GIVEN ENTRIES
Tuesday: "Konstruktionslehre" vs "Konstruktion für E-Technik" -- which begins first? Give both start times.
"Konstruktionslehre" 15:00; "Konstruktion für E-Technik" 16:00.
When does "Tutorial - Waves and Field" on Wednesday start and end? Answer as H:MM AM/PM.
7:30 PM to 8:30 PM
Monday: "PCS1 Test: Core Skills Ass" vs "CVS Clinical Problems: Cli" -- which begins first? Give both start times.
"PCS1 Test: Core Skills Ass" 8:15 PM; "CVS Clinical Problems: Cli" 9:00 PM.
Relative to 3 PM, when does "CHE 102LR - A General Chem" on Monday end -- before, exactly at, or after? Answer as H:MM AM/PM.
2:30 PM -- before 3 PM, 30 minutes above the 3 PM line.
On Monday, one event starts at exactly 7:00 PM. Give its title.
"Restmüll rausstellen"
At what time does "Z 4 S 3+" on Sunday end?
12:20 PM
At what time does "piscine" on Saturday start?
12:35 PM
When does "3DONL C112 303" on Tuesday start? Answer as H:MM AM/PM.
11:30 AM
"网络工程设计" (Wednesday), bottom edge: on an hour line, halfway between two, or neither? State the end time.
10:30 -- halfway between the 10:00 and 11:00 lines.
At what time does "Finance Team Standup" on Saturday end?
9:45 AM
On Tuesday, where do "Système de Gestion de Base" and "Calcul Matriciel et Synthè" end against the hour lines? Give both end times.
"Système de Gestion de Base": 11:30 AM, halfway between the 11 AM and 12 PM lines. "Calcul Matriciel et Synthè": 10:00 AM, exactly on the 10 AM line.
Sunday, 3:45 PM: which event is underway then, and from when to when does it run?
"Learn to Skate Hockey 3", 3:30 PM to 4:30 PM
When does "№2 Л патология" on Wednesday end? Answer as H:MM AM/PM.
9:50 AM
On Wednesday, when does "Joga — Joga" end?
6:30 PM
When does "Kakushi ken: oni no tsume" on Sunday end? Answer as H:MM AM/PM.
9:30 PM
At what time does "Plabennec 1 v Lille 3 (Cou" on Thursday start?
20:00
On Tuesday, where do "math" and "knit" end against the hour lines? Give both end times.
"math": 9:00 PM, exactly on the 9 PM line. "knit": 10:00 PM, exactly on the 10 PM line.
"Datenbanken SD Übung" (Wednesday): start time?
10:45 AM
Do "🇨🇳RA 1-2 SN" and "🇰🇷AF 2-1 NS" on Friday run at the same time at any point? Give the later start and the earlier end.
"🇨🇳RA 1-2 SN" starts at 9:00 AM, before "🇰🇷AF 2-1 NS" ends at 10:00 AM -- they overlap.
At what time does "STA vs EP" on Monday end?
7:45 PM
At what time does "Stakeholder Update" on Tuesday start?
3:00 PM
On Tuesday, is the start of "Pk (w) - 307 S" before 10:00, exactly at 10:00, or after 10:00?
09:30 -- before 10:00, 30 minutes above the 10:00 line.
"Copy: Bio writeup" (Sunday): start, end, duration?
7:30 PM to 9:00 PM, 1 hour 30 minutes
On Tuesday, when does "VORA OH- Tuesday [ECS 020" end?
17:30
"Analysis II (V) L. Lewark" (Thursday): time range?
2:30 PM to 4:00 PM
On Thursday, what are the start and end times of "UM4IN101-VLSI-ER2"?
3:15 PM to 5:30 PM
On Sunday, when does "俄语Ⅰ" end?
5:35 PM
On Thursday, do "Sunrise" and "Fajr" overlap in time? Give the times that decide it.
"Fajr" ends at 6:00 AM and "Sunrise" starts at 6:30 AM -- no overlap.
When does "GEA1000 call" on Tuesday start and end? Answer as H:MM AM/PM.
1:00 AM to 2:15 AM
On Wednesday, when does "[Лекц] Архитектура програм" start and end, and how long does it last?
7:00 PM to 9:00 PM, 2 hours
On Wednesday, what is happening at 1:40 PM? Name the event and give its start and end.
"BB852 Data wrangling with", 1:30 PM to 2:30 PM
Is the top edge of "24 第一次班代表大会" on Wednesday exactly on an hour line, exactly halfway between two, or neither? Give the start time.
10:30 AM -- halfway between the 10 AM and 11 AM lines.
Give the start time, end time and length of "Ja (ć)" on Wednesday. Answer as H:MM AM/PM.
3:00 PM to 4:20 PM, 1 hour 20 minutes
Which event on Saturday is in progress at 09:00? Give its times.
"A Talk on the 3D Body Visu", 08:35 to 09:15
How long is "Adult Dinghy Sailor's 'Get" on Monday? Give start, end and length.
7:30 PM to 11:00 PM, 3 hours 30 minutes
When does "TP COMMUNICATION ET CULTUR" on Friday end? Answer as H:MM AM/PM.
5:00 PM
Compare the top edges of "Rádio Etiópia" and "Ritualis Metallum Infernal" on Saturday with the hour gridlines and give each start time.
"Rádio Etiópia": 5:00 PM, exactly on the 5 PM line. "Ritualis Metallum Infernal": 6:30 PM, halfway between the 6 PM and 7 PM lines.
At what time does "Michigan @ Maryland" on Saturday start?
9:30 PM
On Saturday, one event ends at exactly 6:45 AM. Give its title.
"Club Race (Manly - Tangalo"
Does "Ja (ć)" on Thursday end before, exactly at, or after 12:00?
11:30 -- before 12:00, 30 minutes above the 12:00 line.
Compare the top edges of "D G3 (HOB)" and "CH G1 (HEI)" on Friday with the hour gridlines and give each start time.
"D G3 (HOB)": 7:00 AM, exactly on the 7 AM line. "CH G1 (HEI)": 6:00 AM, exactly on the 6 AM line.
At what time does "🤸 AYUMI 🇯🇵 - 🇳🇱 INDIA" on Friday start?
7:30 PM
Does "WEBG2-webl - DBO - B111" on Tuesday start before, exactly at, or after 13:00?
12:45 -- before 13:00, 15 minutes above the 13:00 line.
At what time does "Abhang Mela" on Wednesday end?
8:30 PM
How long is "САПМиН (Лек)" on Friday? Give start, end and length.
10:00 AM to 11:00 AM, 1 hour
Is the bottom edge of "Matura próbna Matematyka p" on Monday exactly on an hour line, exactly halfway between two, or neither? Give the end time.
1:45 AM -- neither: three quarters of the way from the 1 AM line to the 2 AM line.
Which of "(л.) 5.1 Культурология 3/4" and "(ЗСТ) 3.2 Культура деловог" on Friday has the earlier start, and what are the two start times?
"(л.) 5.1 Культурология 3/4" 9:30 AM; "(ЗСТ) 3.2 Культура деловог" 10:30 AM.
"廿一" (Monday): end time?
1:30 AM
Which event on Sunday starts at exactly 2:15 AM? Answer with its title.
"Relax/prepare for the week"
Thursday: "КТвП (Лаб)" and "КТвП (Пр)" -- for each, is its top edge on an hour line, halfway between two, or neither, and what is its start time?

INSTRUCTIONS TO FOLLOW
Arrange all the rows above as a numbered list, leaving out any blank lines.

SOLUTION TO THIS PROBLEM
1. Tuesday: "Konstruktionslehre" vs "Konstruktion für E-Technik" -- which begins first? Give both start times.
2. "Konstruktionslehre" 15:00; "Konstruktion für E-Technik" 16:00.
3. When does "Tutorial - Waves and Field" on Wednesday start and end? Answer as H:MM AM/PM.
4. 7:30 PM to 8:30 PM
5. Monday: "PCS1 Test: Core Skills Ass" vs "CVS Clinical Problems: Cli" -- which begins first? Give both start times.
6. "PCS1 Test: Core Skills Ass" 8:15 PM; "CVS Clinical Problems: Cli" 9:00 PM.
7. Relative to 3 PM, when does "CHE 102LR - A General Chem" on Monday end -- before, exactly at, or after? Answer as H:MM AM/PM.
8. 2:30 PM -- before 3 PM, 30 minutes above the 3 PM line.
9. On Monday, one event starts at exactly 7:00 PM. Give its title.
10. "Restmüll rausstellen"
11. At what time does "Z 4 S 3+" on Sunday end?
12. 12:20 PM
13. At what time does "piscine" on Saturday start?
14. 12:35 PM
15. When does "3DONL C112 303" on Tuesday start? Answer as H:MM AM/PM.
16. 11:30 AM
17. "网络工程设计" (Wednesday), bottom edge: on an hour line, halfway between two, or neither? State the end time.
18. 10:30 -- halfway between the 10:00 and 11:00 lines.
19. At what time does "Finance Team Standup" on Saturday end?
20. 9:45 AM
21. On Tuesday, where do "Système de Gestion de Base" and "Calcul Matriciel et Synthè" end against the hour lines? Give both end times.
22. "Système de Gestion de Base": 11:30 AM, halfway between the 11 AM and 12 PM lines. "Calcul Matriciel et Synthè": 10:00 AM, exactly on the 10 AM line.
23. Sunday, 3:45 PM: which event is underway then, and from when to when does it run?
24. "Learn to Skate Hockey 3", 3:30 PM to 4:30 PM
25. When does "№2 Л патология" on Wednesday end? Answer as H:MM AM/PM.
26. 9:50 AM
27. On Wednesday, when does "Joga — Joga" end?
28. 6:30 PM
29. When does "Kakushi ken: oni no tsume" on Sunday end? Answer as H:MM AM/PM.
30. 9:30 PM
31. At what time does "Plabennec 1 v Lille 3 (Cou" on Thursday start?
32. 20:00
33. On Tuesday, where do "math" and "knit" end against the hour lines? Give both end times.
34. "math": 9:00 PM, exactly on the 9 PM line. "knit": 10:00 PM, exactly on the 10 PM line.
35. "Datenbanken SD Übung" (Wednesday): start time?
36. 10:45 AM
37. Do "🇨🇳RA 1-2 SN" and "🇰🇷AF 2-1 NS" on Friday run at the same time at any point? Give the later start and the earlier end.
38. "🇨🇳RA 1-2 SN" starts at 9:00 AM, before "🇰🇷AF 2-1 NS" ends at 10:00 AM -- they overlap.
39. At what time does "STA vs EP" on Monday end?
40. 7:45 PM
41. At what time does "Stakeholder Update" on Tuesday start?
42. 3:00 PM
43. On Tuesday, is the start of "Pk (w) - 307 S" before 10:00, exactly at 10:00, or after 10:00?
44. 09:30 -- before 10:00, 30 minutes above the 10:00 line.
45. "Copy: Bio writeup" (Sunday): start, end, duration?
46. 7:30 PM to 9:00 PM, 1 hour 30 minutes
47. On Tuesday, when does "VORA OH- Tuesday [ECS 020" end?
48. 17:30
49. "Analysis II (V) L. Lewark" (Thursday): time range?
50. 2:30 PM to 4:00 PM
51. On Thursday, what are the start and end times of "UM4IN101-VLSI-ER2"?
52. 3:15 PM to 5:30 PM
53. On Sunday, when does "俄语Ⅰ" end?
54. 5:35 PM
55. On Thursday, do "Sunrise" and "Fajr" overlap in time? Give the times that decide it.
56. "Fajr" ends at 6:00 AM and "Sunrise" starts at 6:30 AM -- no overlap.
57. When does "GEA1000 call" on Tuesday start and end? Answer as H:MM AM/PM.
58. 1:00 AM to 2:15 AM
59. On Wednesday, when does "[Лекц] Архитектура програм" start and end, and how long does it last?
60. 7:00 PM to 9:00 PM, 2 hours
61. On Wednesday, what is happening at 1:40 PM? Name the event and give its start and end.
62. "BB852 Data wrangling with", 1:30 PM to 2:30 PM
63. Is the top edge of "24 第一次班代表大会" on Wednesday exactly on an hour line, exactly halfway between two, or neither? Give the start time.
64. 10:30 AM -- halfway between the 10 AM and 11 AM lines.
65. Give the start time, end time and length of "Ja (ć)" on Wednesday. Answer as H:MM AM/PM.
66. 3:00 PM to 4:20 PM, 1 hour 20 minutes
67. Which event on Saturday is in progress at 09:00? Give its times.
68. "A Talk on the 3D Body Visu", 08:35 to 09:15
69. How long is "Adult Dinghy Sailor's 'Get" on Monday? Give start, end and length.
70. 7:30 PM to 11:00 PM, 3 hours 30 minutes
71. When does "TP COMMUNICATION ET CULTUR" on Friday end? Answer as H:MM AM/PM.
72. 5:00 PM
73. Compare the top edges of "Rádio Etiópia" and "Ritualis Metallum Infernal" on Saturday with the hour gridlines and give each start time.
74. "Rádio Etiópia": 5:00 PM, exactly on the 5 PM line. "Ritualis Metallum Infernal": 6:30 PM, halfway between the 6 PM and 7 PM lines.
75. At what time does "Michigan @ Maryland" on Saturday start?
76. 9:30 PM
77. On Saturday, one event ends at exactly 6:45 AM. Give its title.
78. "Club Race (Manly - Tangalo"
79. Does "Ja (ć)" on Thursday end before, exactly at, or after 12:00?
80. 11:30 -- before 12:00, 30 minutes above the 12:00 line.
81. Compare the top edges of "D G3 (HOB)" and "CH G1 (HEI)" on Friday with the hour gridlines and give each start time.
82. "D G3 (HOB)": 7:00 AM, exactly on the 7 AM line. "CH G1 (HEI)": 6:00 AM, exactly on the 6 AM line.
83. At what time does "🤸 AYUMI 🇯🇵 - 🇳🇱 INDIA" on Friday start?
84. 7:30 PM
85. Does "WEBG2-webl - DBO - B111" on Tuesday start before, exactly at, or after 13:00?
86. 12:45 -- before 13:00, 15 minutes above the 13:00 line.
87. At what time does "Abhang Mela" on Wednesday end?
88. 8:30 PM
89. How long is "САПМиН (Лек)" on Friday? Give start, end and length.
90. 10:00 AM to 11:00 AM, 1 hour
91. Is the bottom edge of "Matura próbna Matematyka p" on Monday exactly on an hour line, exactly halfway between two, or neither? Give the end time.
92. 1:45 AM -- neither: three quarters of the way from the 1 AM line to the 2 AM line.
93. Which of "(л.) 5.1 Культурология 3/4" and "(ЗСТ) 3.2 Культура деловог" on Friday has the earlier start, and what are the two start times?
94. "(л.) 5.1 Культурология 3/4" 9:30 AM; "(ЗСТ) 3.2 Культура деловог" 10:30 AM.
95. "廿一" (Monday): end time?
96. 1:30 AM
97. Which event on Sunday starts at exactly 2:15 AM? Answer with its title.
98. "Relax/prepare for the week"
99. Thursday: "КТвП (Лаб)" and "КТвП (Пр)" -- for each, is its top edge on an hour line, halfway between two, or neither, and what is its start time?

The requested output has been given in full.